━━ Data for this exercise
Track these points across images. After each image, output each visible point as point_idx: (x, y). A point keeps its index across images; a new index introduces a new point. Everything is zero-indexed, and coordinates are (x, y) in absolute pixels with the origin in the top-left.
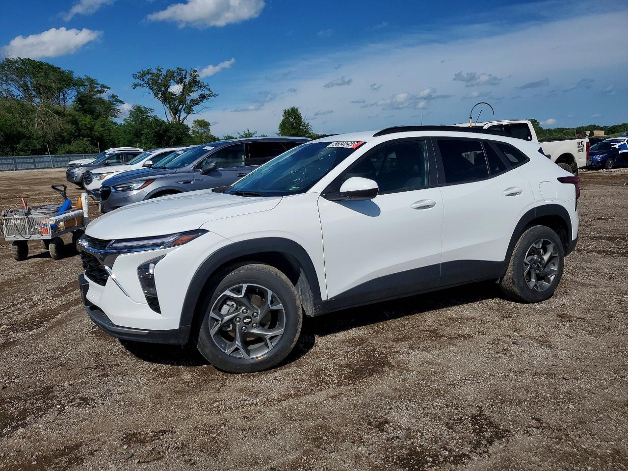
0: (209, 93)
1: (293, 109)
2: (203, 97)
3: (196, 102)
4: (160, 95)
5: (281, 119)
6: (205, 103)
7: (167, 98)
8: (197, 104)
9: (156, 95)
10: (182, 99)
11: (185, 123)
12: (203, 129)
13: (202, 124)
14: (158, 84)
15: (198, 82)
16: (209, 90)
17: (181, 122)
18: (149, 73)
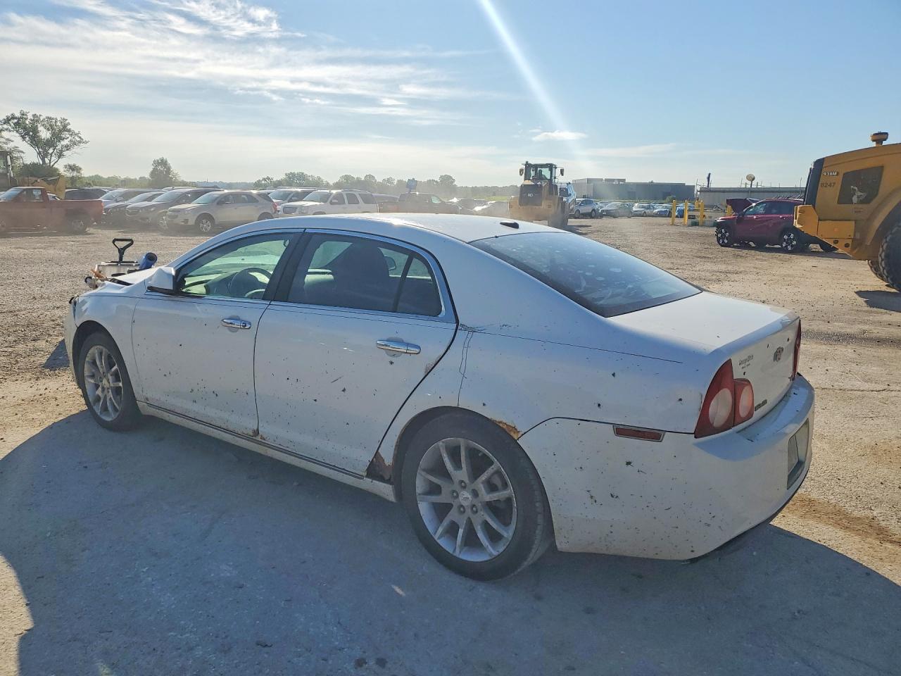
━━━━
Instructions to follow: Render every line of the material as a Markdown table with the columns Row and Line, numbering the rows and skipping any blank lines. Leave the pictures out of the table.

Solution for this problem:
| Row | Line |
|---|---|
| 1 | Track these points across images. After each image, output each visible point as point_idx: (x, y). A point keeps its index across images; a new index introduces a new point. Everything is zero-indexed, and coordinates are (x, y) in absolute pixels with the origin in the top-left. |
| 2 | 0: (209, 93) |
| 3 | 1: (293, 109) |
| 4 | 2: (203, 97) |
| 5 | 3: (196, 102) |
| 6 | 4: (160, 95) |
| 7 | 5: (281, 119) |
| 8 | 6: (205, 103) |
| 9 | 7: (167, 98) |
| 10 | 8: (197, 104) |
| 11 | 9: (156, 95) |
| 12 | 10: (182, 99) |
| 13 | 11: (185, 123) |
| 14 | 12: (203, 129) |
| 15 | 13: (202, 124) |
| 16 | 14: (158, 84) |
| 17 | 15: (198, 82) |
| 18 | 16: (209, 90) |
| 19 | 17: (181, 122) |
| 20 | 18: (149, 73) |